What the exercise asks => Below are some records. Return exactly the lines from the one with "#### Create a simple server, status: Разработка" to the one with "create a simple database, owner: Софья", and nothing else.

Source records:

----

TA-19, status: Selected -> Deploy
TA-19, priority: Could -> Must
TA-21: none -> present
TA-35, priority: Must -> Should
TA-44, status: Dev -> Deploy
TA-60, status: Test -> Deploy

----

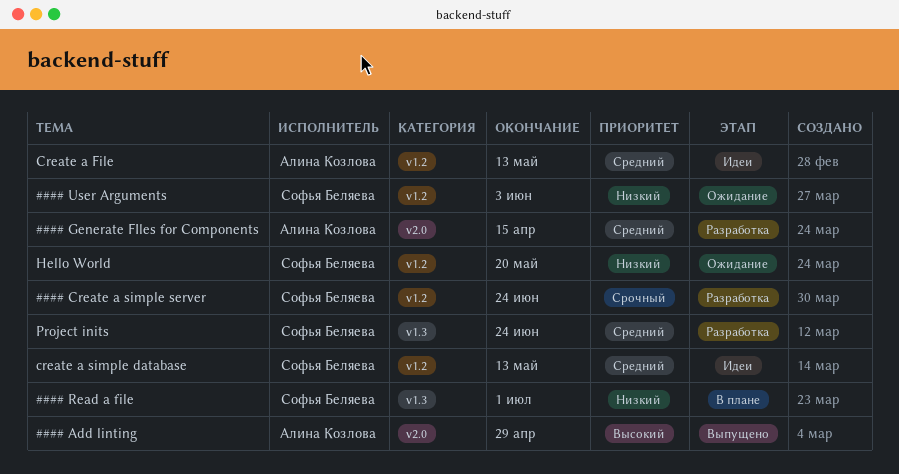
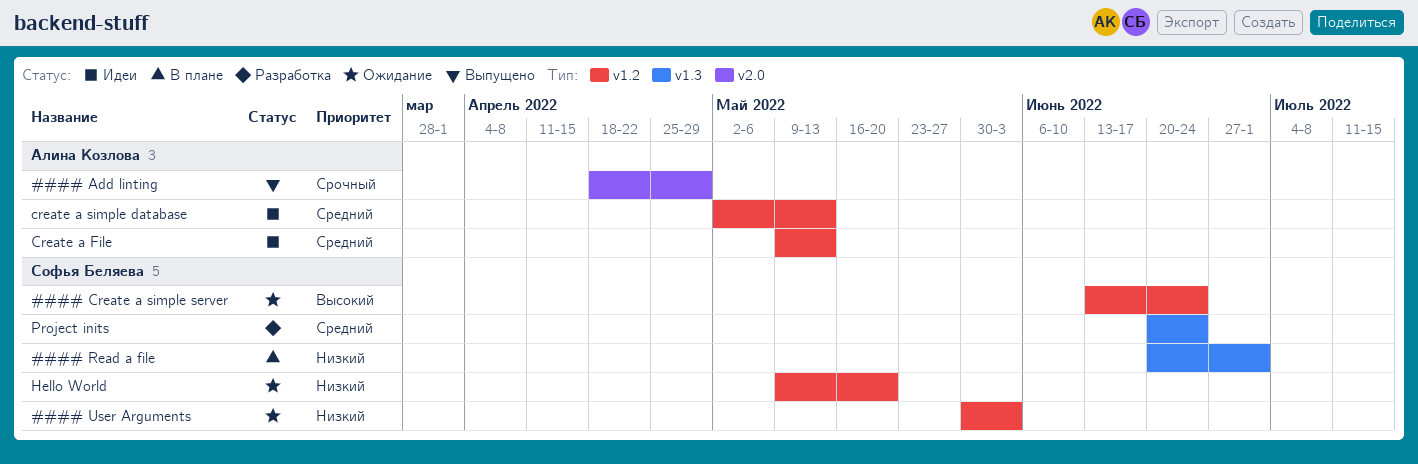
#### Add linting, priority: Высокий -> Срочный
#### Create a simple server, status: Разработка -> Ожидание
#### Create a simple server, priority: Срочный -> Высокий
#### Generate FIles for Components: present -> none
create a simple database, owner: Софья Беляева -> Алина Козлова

----

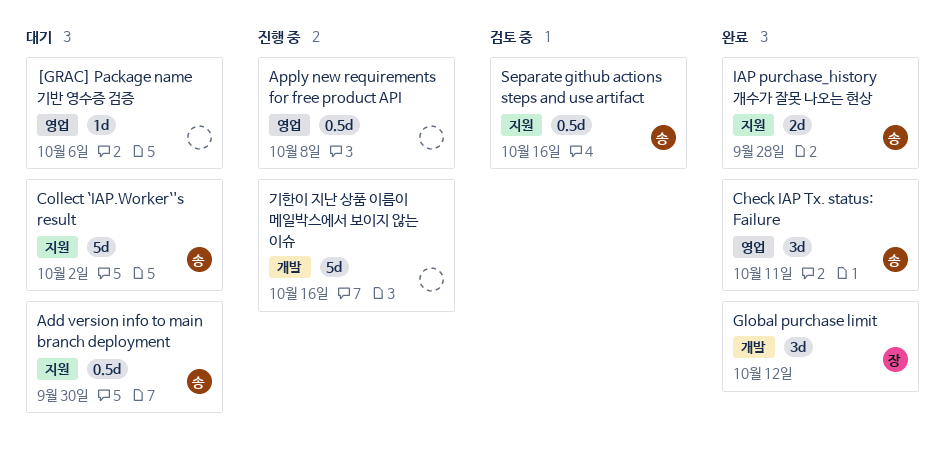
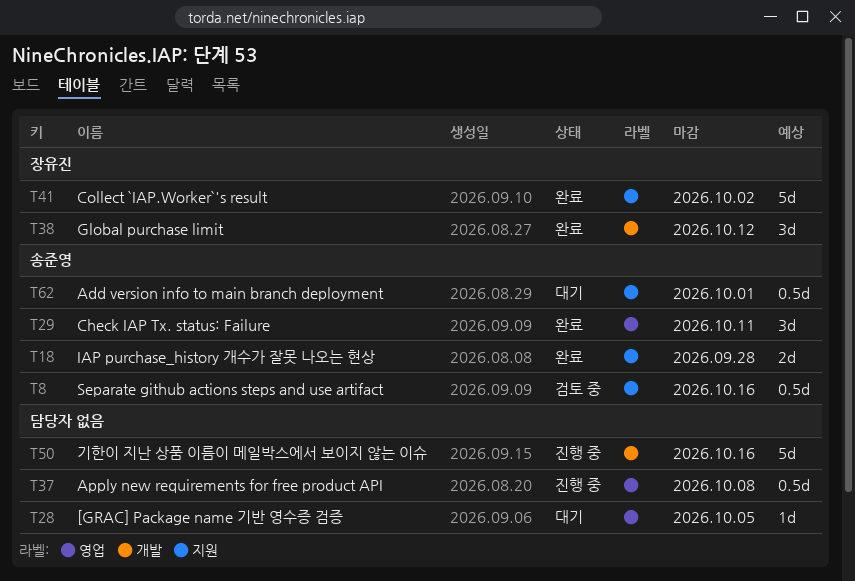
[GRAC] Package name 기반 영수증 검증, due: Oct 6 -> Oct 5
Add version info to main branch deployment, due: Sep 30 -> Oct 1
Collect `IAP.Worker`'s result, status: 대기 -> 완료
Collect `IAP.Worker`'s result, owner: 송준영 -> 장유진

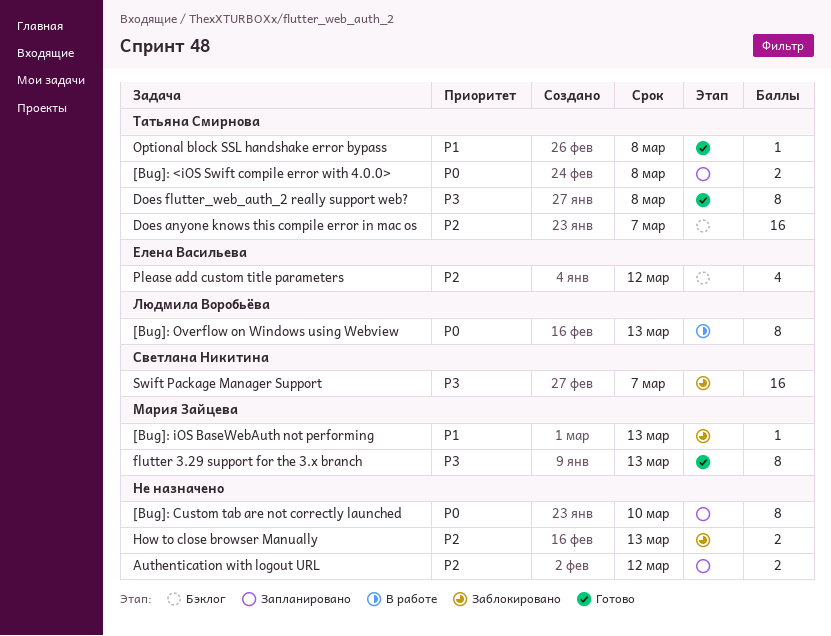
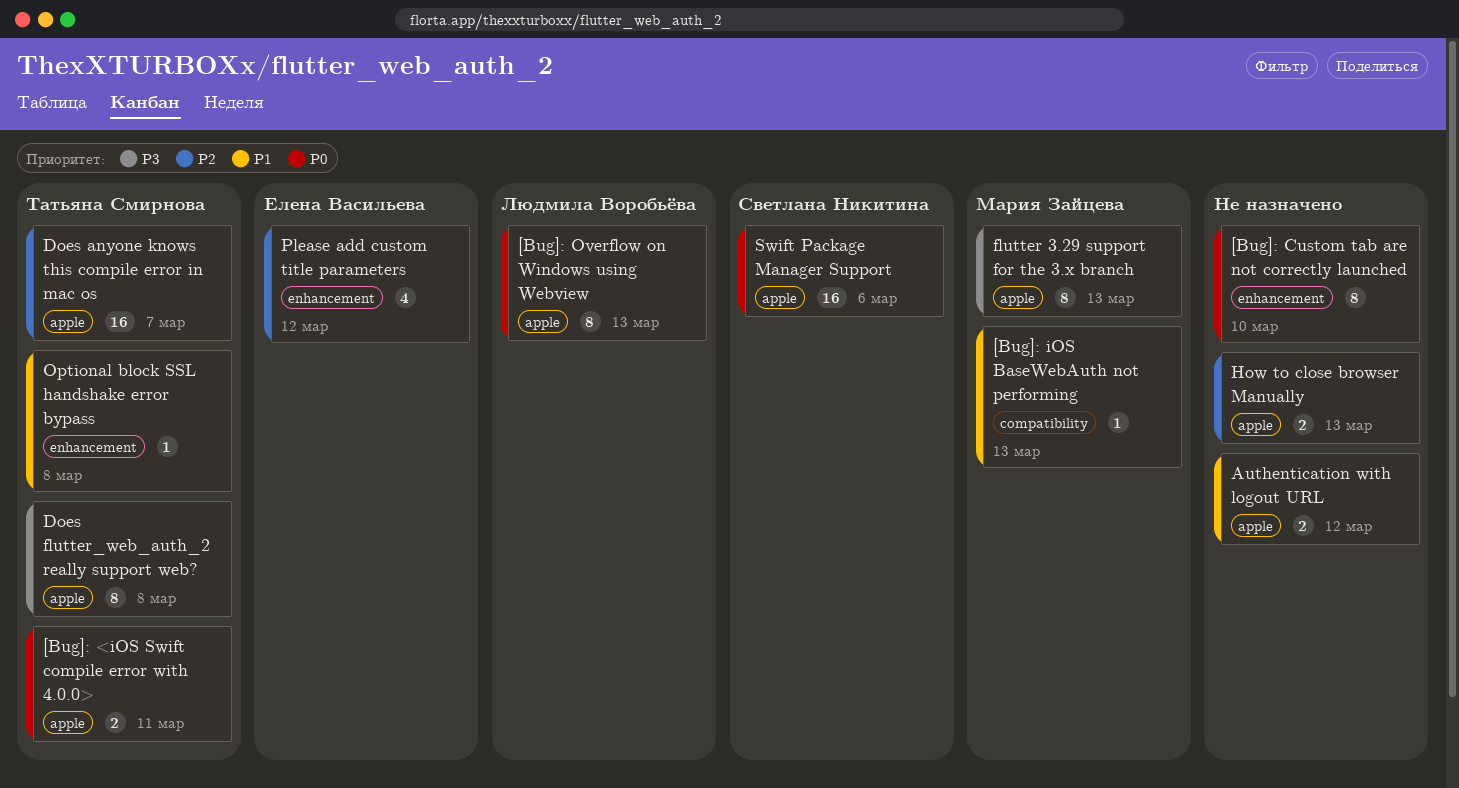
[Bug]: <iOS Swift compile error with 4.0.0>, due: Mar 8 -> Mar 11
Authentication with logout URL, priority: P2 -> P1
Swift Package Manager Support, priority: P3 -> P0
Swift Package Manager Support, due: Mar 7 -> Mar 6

----

Finished task =>
#### Create a simple server, status: Разработка -> Ожидание
#### Create a simple server, priority: Срочный -> Высокий
#### Generate FIles for Components: present -> none
create a simple database, owner: Софья Беляева -> Алина Козлова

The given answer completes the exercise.